“Carta A Una Señorita En París” de Julio Cortázar

Histérico en su forma, alucínate en su concepción, tenemos presente la elogiosa recomendación de un cuento que destaca por lo perfumado, por lo paranoide.

¿Quién no ama a los conejos? Pacíficos, pachoncitos, llenos de sabor cuando se los prepara en mixiote o a las finas hierbas con miel; pues son esos mismos los también creadores de la más peluda de las demencias.

¿Cuántos puedes vomitar? Cinco, diez conejitos. ¿Cuánto tiempo pasará antes de que tu cabeza esté dando vueltas? ¿Haz escuchado el grito de un conejo?

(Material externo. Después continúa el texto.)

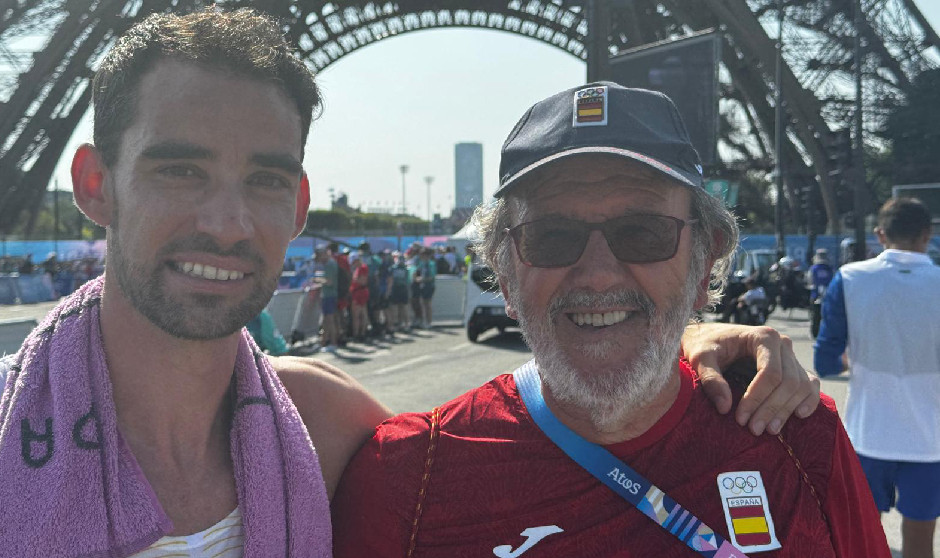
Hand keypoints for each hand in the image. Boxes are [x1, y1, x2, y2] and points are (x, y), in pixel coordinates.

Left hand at [681, 323, 819, 435]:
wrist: (710, 339)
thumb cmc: (704, 346)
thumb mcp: (700, 358)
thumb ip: (710, 379)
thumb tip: (725, 408)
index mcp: (763, 336)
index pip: (770, 372)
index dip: (757, 398)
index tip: (740, 419)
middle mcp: (782, 344)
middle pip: (789, 382)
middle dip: (772, 408)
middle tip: (754, 430)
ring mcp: (790, 356)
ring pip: (801, 386)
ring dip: (787, 410)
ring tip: (769, 430)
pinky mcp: (793, 368)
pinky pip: (809, 385)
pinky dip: (808, 400)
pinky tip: (798, 415)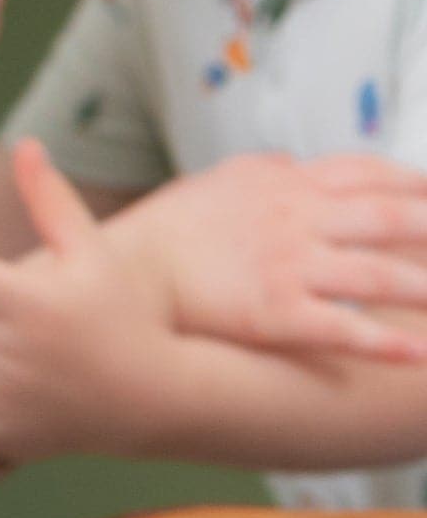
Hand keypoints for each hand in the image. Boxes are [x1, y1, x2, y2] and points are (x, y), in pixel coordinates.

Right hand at [103, 144, 426, 363]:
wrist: (121, 271)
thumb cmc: (166, 232)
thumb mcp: (217, 182)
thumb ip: (264, 171)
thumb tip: (292, 163)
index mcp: (285, 184)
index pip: (369, 174)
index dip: (418, 184)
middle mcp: (295, 218)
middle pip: (390, 218)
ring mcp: (288, 265)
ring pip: (378, 275)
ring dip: (426, 287)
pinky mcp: (274, 312)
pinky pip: (343, 328)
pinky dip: (386, 343)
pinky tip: (420, 354)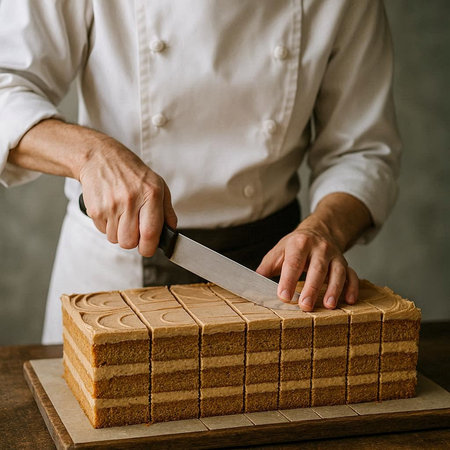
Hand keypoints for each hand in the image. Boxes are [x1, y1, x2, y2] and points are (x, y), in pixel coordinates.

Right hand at [78, 135, 176, 256]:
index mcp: (151, 194)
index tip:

Las aplicaciones fantásticas en Julio Cortázar están caracterizadas por resaltar elementos de la realidad del lector; no son esas fantasías modernas que nada más trabajan para satisfacerse a sí mismas, hablamos de imaginación de alto calibre.

En este precioso ejemplo, obtenido del Libro del Bestiario, leemos la eventual pérdida de la paciencia y la intención desesperada por controlar la peluda sensación de vomitar conejitos preciosos cada tanto rato.

Un cuento de Cortázar, como cualquier otro cuento, destaca en su final, es decir, todo se redondea para que el lector se sienta de alguna manera satisfecho.

Para este caso es el último, el conejito numero once, el que representará la pasión exacerbada la duda inmensa, la gota que derramó todos lo vasos.